The story isn't particularly unique. It features a group of somewhat interconnected people as they go about their lives in the city, and the plot eventually builds to a series of chases, fights, and shootouts, as our hero delivery guy Nico (K.J. Apa) attempts to get his girlfriend Sara (Sofia Carson) out of the city. If that sounds terribly irresponsible—both for her and for anyone who might come into contact with Sara, especially after her grandmother contracts the virus—under the circumstances, congratulations on having a better understanding, in less than a year into this pandemic, of infectious diseases and basic prevention measures than our heroes, who have been living with it for multiple years.

There's a subplot about a bitterly married couple (played by Bradley Whitford and Demi Moore) who make fake "immunity bracelets," which let the authorities now that a person is free-ish to travel around the city. There's yet another about the man in that relationship forcing himself upon a singer (played by Alexandra Daddario), who arrived in town under the guy's false promise of a recording contract just, as bad luck would have it, before the pandemic began. Craig Robinson plays Nico's boss, who keeps track of his employees with GPS, and Paul Walter Hauser plays a wounded veteran who's a fan of the singer and plans a rescue operation.

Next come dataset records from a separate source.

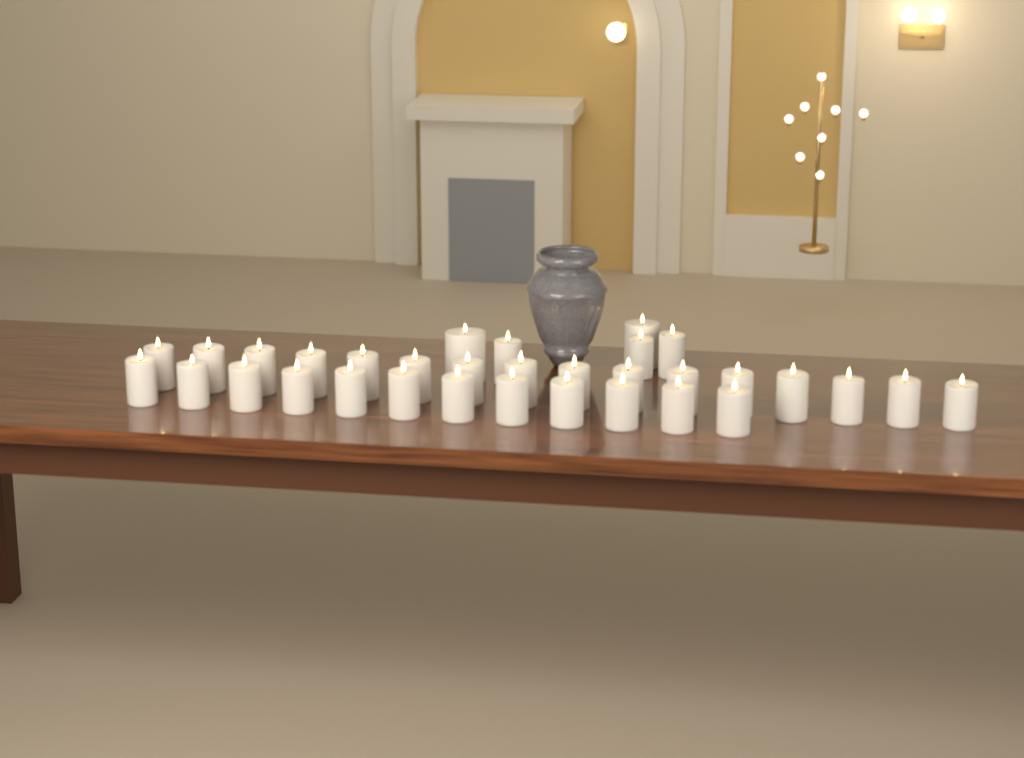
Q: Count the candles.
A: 33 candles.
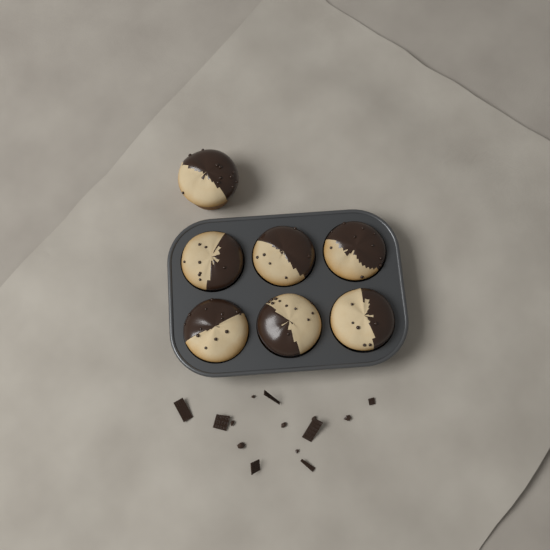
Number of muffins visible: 7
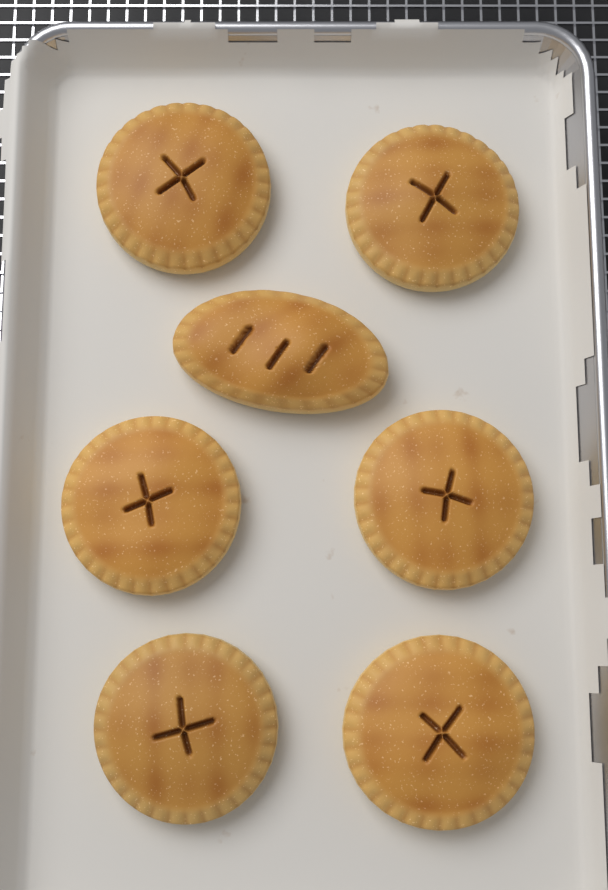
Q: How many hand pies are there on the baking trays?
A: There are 7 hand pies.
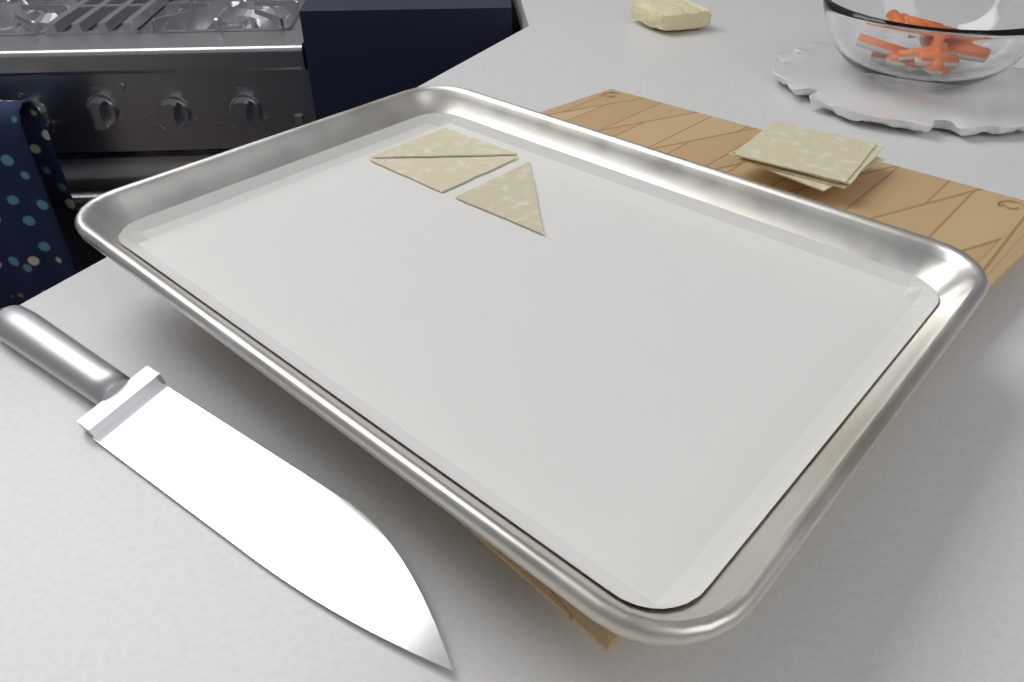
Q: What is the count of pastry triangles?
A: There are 3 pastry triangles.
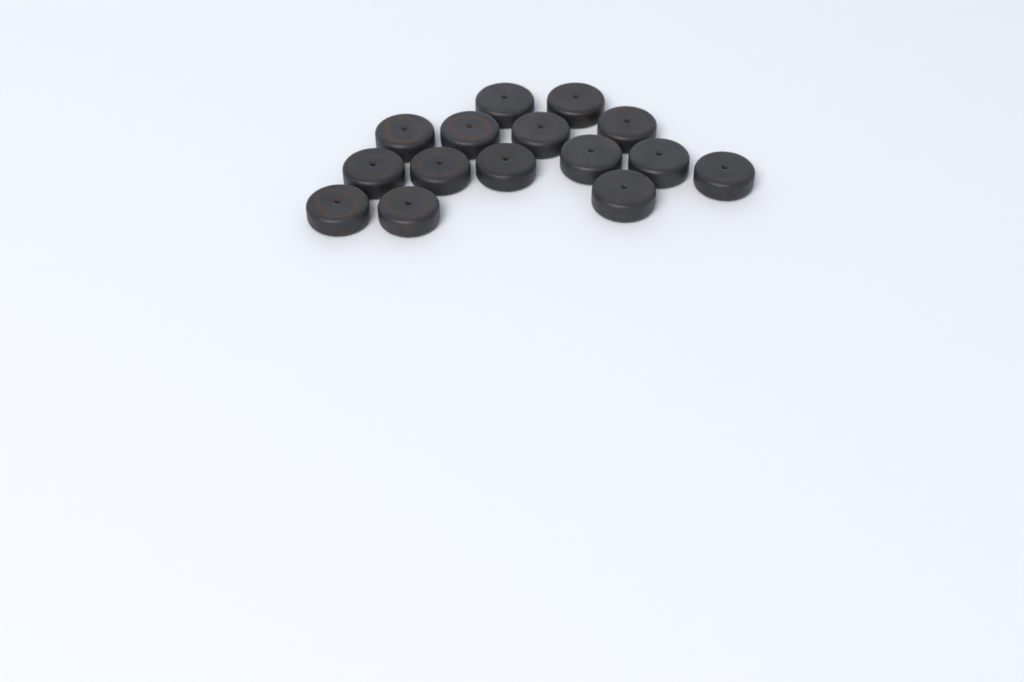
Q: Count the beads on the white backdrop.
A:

To call the movie exploitative is pointless, as it is on its face. To call it unimaginative would also be pretty redundant, considering how formulaic and predictable the plot eventually becomes. The central question is whether to look at this movie as wrong-headed or overtly sinister in its irresponsibility.

In case it isn't clear yet, the villains here are the Sanitation Department, which has implemented a strategy that comes straight from a conspiracy theorist's wet dream and is run by a sociopathic killer played by Peter Stormare. Is this the correct message to be spreading right now, when the actual virus portrayed in the movie continues to spread freely in some places, because people actually believe nonsense like the movie presents? We can excuse the movie, clearly made in a rush to still be relevant (That's a pretty cynical goal, by the way), for the obvious lack of thought put into its characters and plot.

Can and, more importantly, should we excuse it, though, for being so thoughtless in the point it's trying to make? Songbird at least has a good defense: It's dumb enough that we can't assume some malicious intent in its existence.